Bathing in the lap of luxury and why we love it.
While positioning yourself as the ‘cheapest’ guy in town isn’t ever a good idea — either as a USP or in practice — positioning yourself as the most expensive one, often makes a ton of sense.
And here’s why: the old adage of “you get what you pay for,” really is true. Not just in theory, but in practice and in your customer’s perceptions, as well.
In fact, scientific testing has proven this.
Dr. Antonio Rangel from the California Institute of Technology conducted a study and found that if people are told a wine is expensive while they are drinking it, they believe it tastes better than a nice cheap wine.
Rangel gave study participants sips of what he said were 5 different wines priced between $5 and $90 a bottle. He told each one the price of the wine as they were sipping.
In reality, however, he was only using three different wines. And a brain scanner monitoring the tasters registered much greater mental activity when people were told they were drinking $90 dollar a bottle wine, than when they were told they were drinking $10 dollar a bottle wine.
In other words, more expensive wine led to a more stimulating experience.

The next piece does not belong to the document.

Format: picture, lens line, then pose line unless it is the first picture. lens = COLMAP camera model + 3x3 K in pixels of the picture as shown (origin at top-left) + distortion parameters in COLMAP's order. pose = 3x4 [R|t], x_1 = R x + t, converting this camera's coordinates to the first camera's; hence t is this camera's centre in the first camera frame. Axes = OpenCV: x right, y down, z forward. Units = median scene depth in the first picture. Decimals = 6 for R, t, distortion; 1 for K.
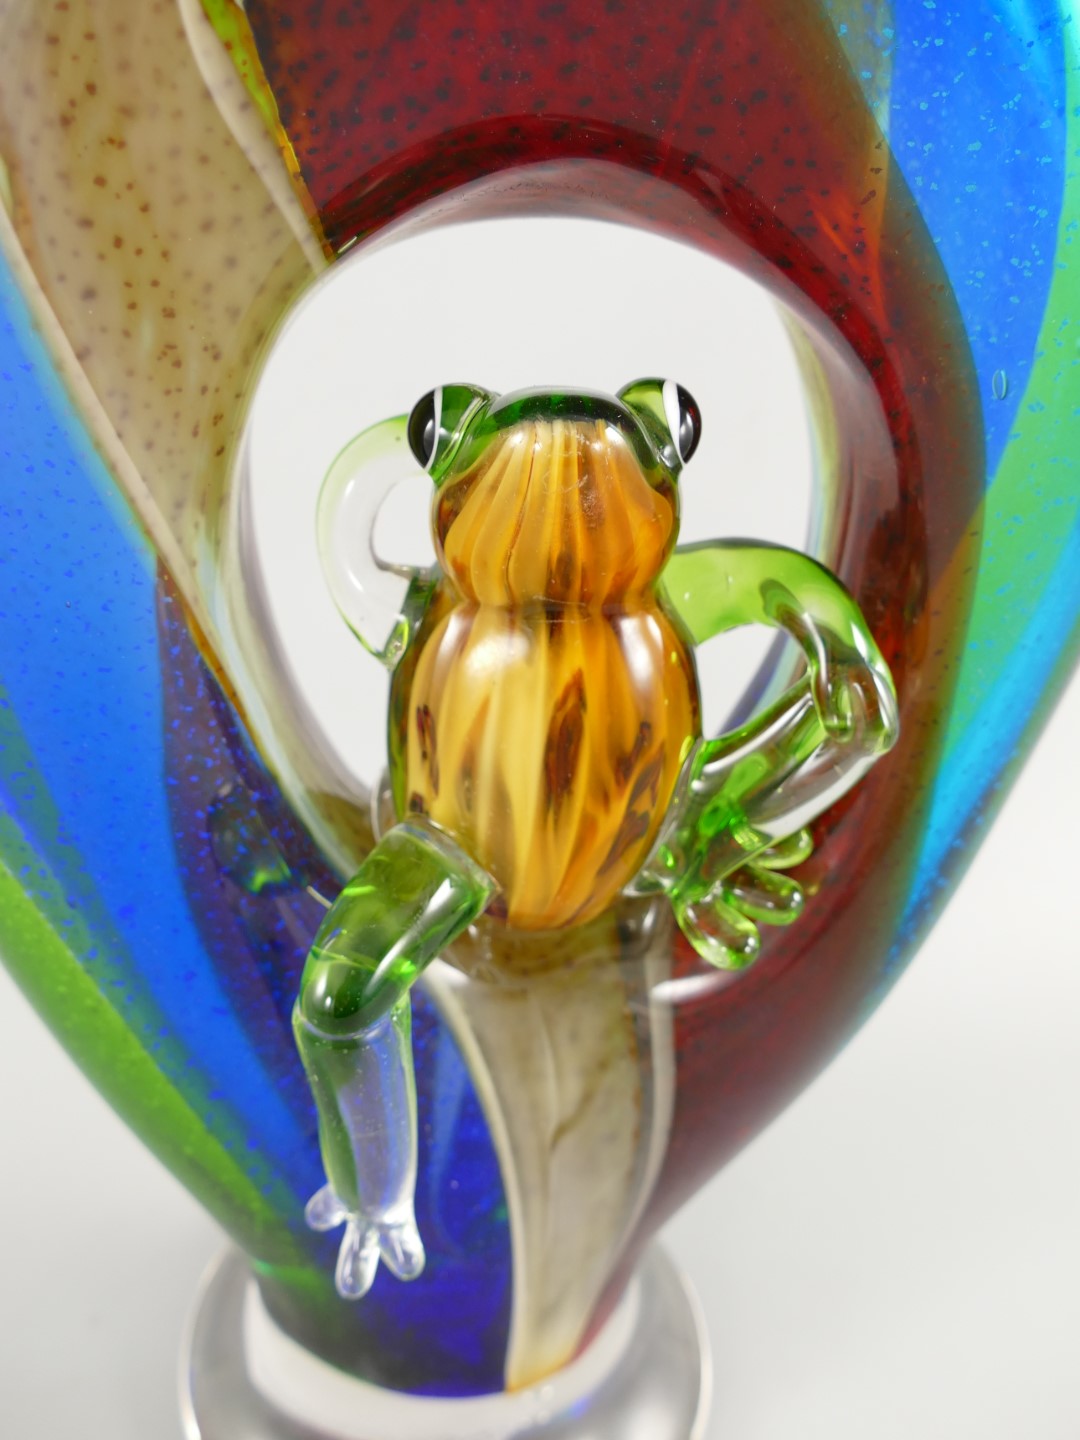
lens RADIAL K [[1109.0, 0, 541.6], [0, 1109.0, 712.2], [0, 0, 1]] dist [-0.016117, -0.029530]
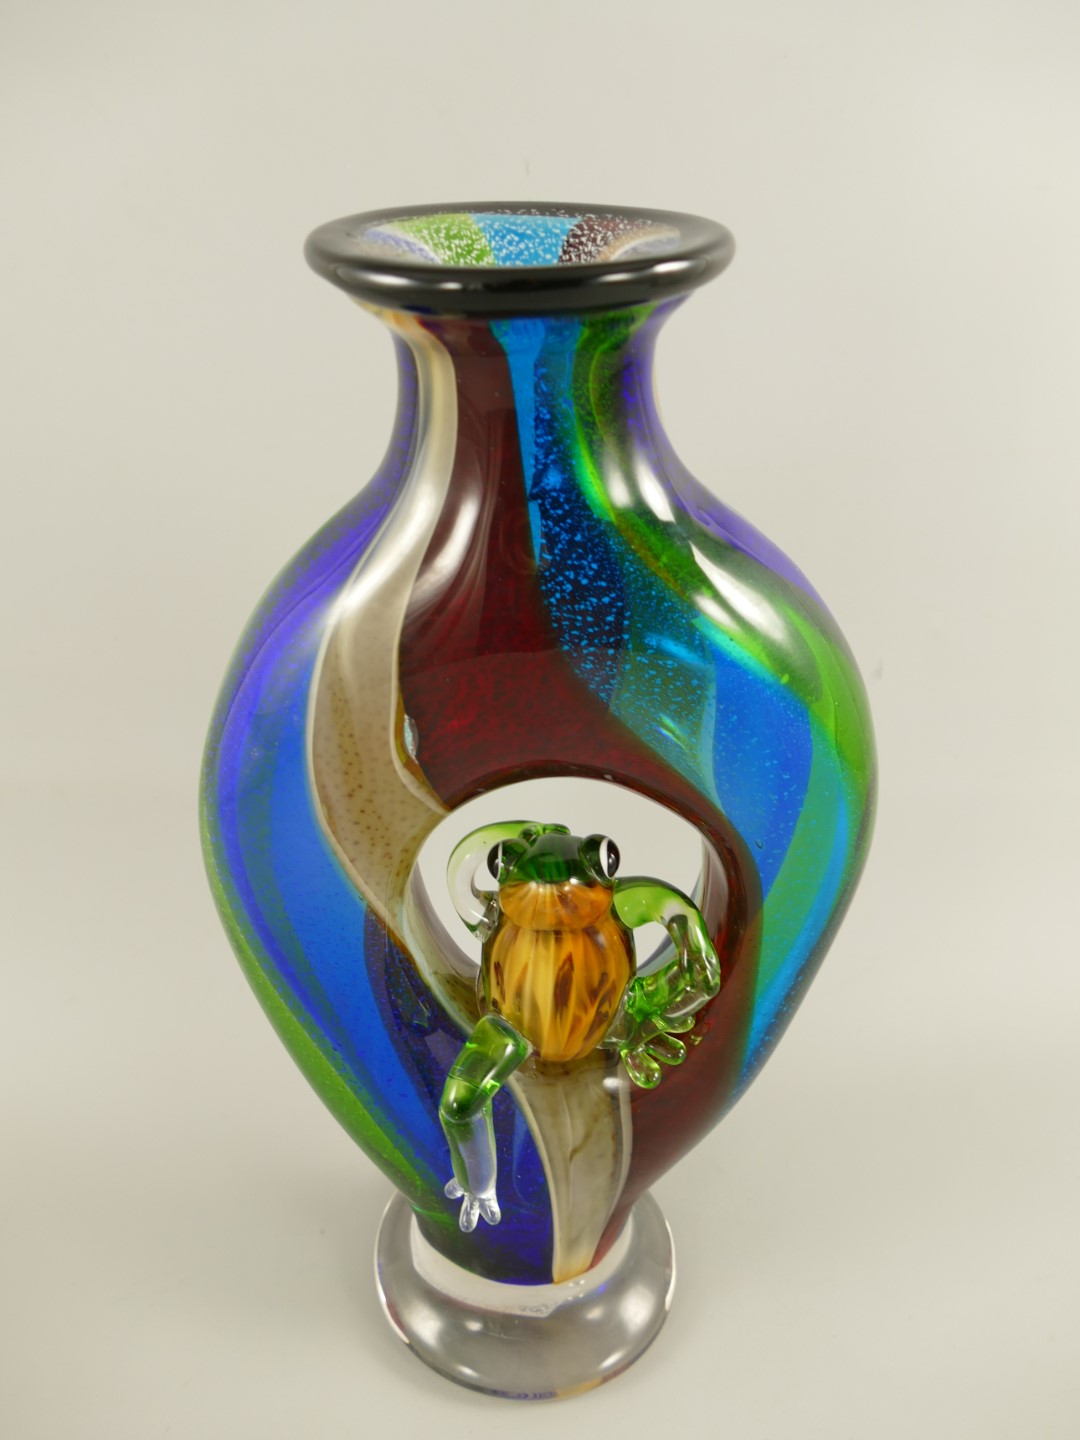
lens RADIAL K [[1109.0, 0, 539.5], [0, 1109.0, 730.3], [0, 0, 1]] dist [-0.016117, -0.029530]
pose [[0.994429, 0.003423, -0.105350, 0.186763], [0.004570, 0.997133, 0.075536, -0.587996], [0.105306, -0.075597, 0.991562, -1.012447]]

In real-life, this works two ways. People will be attracted to more expensive goods and services, because they believe it will offer them a more rewarding and more thorough experience. And… they will also validate more expensive purchases by focusing on the intensity of the experience they’ve had.
And if you’re actually delivering more value, then you’ve cracked the key to success.
Either way, it beats being a cheapskate.